---------- DATA FOR PROCESSING
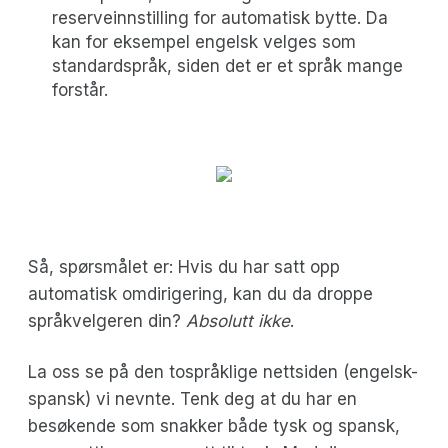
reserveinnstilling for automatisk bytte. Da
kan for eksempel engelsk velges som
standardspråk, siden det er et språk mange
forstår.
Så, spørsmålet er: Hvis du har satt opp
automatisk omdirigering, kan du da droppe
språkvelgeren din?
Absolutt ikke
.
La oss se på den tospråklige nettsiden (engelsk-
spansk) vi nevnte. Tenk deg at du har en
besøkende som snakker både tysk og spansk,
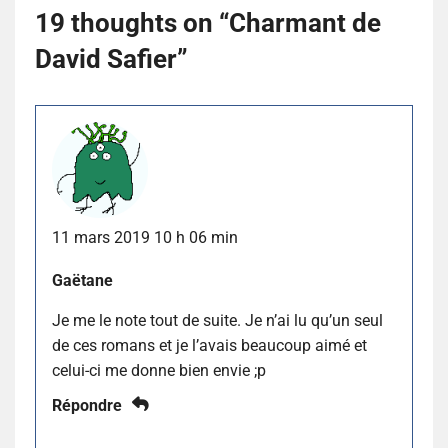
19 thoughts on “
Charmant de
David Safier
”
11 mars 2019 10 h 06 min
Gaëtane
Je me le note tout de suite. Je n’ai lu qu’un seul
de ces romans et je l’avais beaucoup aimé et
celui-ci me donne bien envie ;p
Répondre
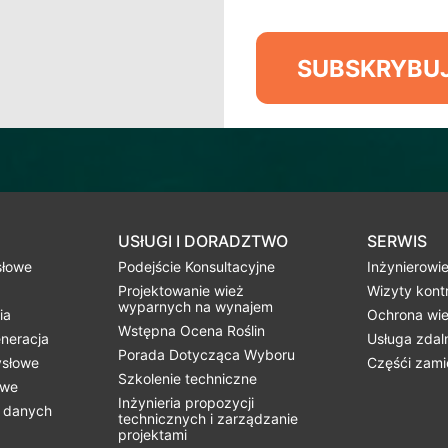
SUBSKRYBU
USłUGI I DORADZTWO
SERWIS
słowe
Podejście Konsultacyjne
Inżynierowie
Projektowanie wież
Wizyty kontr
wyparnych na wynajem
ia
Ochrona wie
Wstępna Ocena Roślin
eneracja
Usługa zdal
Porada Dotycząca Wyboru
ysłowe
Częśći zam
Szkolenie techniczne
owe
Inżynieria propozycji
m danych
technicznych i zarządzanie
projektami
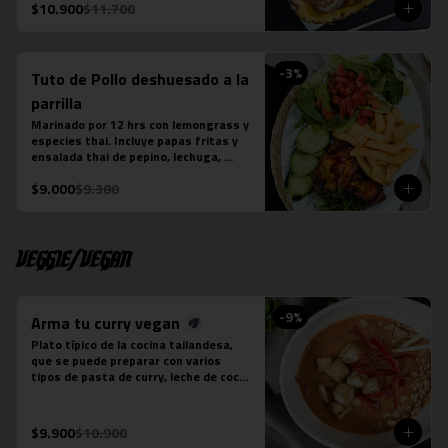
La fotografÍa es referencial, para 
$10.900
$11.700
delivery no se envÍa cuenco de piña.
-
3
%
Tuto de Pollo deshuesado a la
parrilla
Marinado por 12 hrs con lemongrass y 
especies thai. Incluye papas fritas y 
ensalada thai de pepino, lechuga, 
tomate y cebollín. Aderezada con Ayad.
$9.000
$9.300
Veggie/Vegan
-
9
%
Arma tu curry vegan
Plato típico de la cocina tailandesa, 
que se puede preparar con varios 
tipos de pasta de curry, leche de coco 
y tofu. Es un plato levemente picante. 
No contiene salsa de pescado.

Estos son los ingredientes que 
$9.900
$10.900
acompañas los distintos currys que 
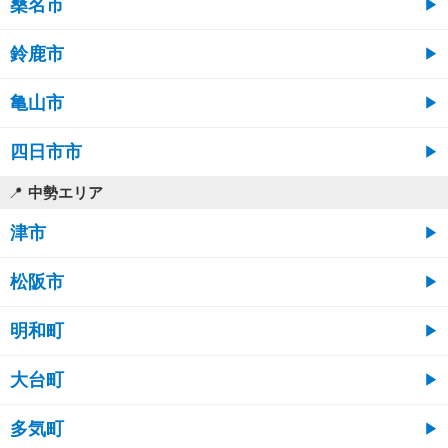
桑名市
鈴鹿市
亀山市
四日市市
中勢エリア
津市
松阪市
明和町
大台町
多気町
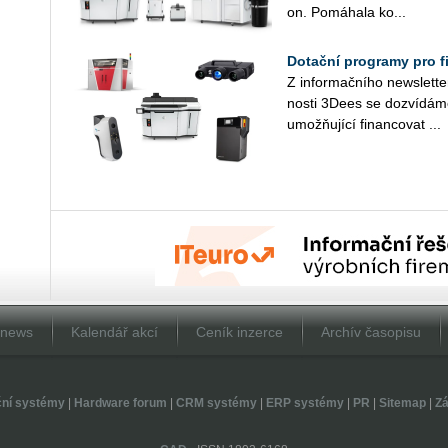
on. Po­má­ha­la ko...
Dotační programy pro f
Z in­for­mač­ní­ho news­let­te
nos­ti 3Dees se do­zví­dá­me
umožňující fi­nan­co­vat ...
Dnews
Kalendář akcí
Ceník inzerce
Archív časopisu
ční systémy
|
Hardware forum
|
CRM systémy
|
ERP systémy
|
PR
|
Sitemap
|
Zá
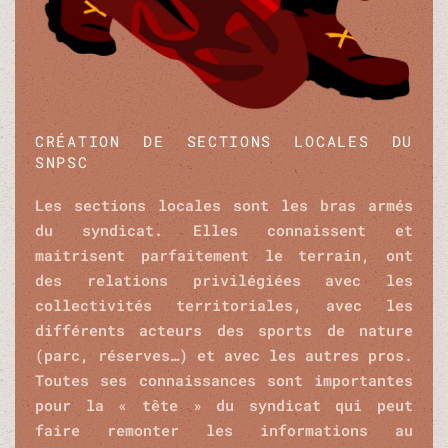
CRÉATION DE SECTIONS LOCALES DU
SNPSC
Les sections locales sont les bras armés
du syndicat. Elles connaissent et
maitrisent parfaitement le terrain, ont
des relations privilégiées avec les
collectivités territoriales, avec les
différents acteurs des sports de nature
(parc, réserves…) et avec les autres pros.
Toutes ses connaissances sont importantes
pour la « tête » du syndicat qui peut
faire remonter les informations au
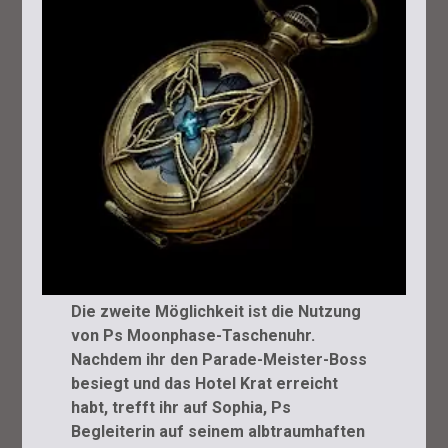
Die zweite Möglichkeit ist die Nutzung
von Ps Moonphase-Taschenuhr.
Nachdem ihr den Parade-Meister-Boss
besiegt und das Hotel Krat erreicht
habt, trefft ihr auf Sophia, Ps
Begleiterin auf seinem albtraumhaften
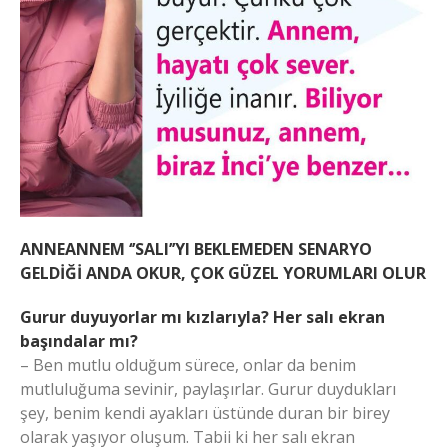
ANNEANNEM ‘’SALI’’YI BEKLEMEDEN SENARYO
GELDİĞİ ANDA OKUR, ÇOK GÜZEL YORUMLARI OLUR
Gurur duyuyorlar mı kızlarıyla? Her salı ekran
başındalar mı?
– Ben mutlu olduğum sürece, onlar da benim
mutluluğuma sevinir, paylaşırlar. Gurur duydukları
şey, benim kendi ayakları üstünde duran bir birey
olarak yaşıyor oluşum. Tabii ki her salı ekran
--------------------
◆ **WORK ORDER**
Identify every line above that includes the word "syndicat", and show those lines.

◆ **RESPONSE TO THE TASK**
du syndicat. Elles connaissent et
pour la « tête » du syndicat qui peut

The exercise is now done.